I must begin by thanking you for a couple of comments that have "made my
1. 3/29/98, in regard to difficulties in the communication between Phil
Johnson and many of us in the ASA: "Phil's use of key words vv. ASAers use
of those same words often fail to correspond in meaning. Phil's meanings
are optimized for their rhetorical usefulness while most ASAers, I notice,
craft them (as Howard Van Till did) for their conceptual power within a
system of explanation intended to elucidate the subject-matter generally."
2. 4/13/98, in regard to my continuing question, What does it mean
(according to proponents of ID) to be 'intellgently designed'?: "As I see
it, ID is not so much a concept as a movement...."
Thanks, Dennis, for those classics of understatement.
In part, my concern is over the rhetoric. When the term ID is used by its
proponents, 1) what do _they_ actually mean by it? and 2) what do most
readers/hearers think that it means? My suspicion is that there is a vast
gulf of miscommunication between the answers to 1) and 2). If that is so,
then I would expect all parties of the discussion to be eager to come to a
better understanding of the way in which this highly touted term is to be
employed and evaluated.
As has been evident in discussions on this lestserve, the term 'design'
conjures up all sorts of good thoughts about the way in whch that term
functions in an engineering setting. I suspect that most people today are
likely to think of that meaning of the term, and rightly so.
The question is, however, is that the meaning that the ID proponents
actually have in mind? Or do they have in mind somethiing more like the
consociation (to use Jim Bell's word) of 1) design (planning for
functionality, etc) AND 2) the need for ASSEMBLY, fabrication,
manufacturiing, or form-imposing by some dexterous, craftsman-type agent?
If that is so, then it must be said with clarity, candor, and integrity by
the proponents of ID.
In response to a comment of mine, EGM writes:
"Behe will be forever criticized, I believe, in either case, whether he
states who he "believes" the creator is or not - isn't that the case
Dr. Van Till? But after a good close and honest look at his
scientific presentation of some simple but very complex biosystems, it
is difficult to walk away without meditating on the potentiality of a
designer with a mind, not mindless."
Once again, the communication problem is immediately evident. Ed takes
Behe's promotion of 'design' as a call to recognize the prior action of a
creative mind. If _that_ were the whole meaning of ID, I would be
wholeheartedly in favor of it. I believe with all my heart that the
universe is a Creation that was given being by a Creator having an
unfathomably creative mind. I see evidence of that Mind in essentially
everything that is accessible to the empirical sciences.
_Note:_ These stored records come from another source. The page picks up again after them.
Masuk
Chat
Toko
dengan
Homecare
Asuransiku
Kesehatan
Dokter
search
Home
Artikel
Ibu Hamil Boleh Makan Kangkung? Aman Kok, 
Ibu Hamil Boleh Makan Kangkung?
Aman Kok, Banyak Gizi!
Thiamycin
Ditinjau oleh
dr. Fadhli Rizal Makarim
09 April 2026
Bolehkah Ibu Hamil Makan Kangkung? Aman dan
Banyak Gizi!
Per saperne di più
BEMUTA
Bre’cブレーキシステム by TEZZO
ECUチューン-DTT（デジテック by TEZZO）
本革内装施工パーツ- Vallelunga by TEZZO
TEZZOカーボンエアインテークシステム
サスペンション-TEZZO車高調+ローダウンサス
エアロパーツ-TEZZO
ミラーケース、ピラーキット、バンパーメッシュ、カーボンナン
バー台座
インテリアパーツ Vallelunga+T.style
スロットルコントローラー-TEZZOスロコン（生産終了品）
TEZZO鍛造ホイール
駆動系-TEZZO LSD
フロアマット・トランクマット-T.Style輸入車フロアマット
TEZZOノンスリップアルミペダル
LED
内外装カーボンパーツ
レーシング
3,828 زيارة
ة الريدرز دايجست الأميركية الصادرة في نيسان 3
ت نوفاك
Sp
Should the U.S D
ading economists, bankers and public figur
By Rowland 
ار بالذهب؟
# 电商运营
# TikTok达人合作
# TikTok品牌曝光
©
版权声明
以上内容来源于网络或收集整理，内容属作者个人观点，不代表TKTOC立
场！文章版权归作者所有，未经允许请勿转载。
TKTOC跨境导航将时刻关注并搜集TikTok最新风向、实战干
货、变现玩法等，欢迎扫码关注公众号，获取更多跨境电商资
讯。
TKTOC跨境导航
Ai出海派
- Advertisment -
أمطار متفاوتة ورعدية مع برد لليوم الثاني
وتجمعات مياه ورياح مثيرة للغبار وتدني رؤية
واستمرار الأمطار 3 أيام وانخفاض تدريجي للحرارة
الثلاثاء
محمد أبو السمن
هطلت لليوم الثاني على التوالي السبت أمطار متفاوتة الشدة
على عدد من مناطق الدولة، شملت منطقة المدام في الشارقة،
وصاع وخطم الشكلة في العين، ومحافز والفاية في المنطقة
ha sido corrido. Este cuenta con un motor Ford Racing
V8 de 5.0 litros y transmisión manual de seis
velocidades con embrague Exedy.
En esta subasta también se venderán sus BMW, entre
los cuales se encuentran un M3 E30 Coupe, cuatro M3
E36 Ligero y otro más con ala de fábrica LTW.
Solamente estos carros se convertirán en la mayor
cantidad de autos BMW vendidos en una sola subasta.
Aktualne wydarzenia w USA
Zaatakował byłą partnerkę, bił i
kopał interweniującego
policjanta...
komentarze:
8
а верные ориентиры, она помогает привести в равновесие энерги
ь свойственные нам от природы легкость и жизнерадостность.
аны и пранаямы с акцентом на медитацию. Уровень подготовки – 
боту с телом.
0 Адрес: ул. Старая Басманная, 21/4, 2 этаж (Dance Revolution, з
But the
argumentation of the ID proponents centers mostly on the claim that bioform
X or biosystem Y could not have been assembled for the first time without
the form-imposing action of a dexterous, craftsman-type agent.
Howard Van Till
PS: My reference to Behe's book and its popularity with Christianity Today
was originally intended to be more of a commentary on CT and the
conservative evangelical Christian community than on Behe. Behe has a right
to withhold his views on the identity of the form-imposing agent. However,
given that strategy, why was the book considered to be a "Christian" book?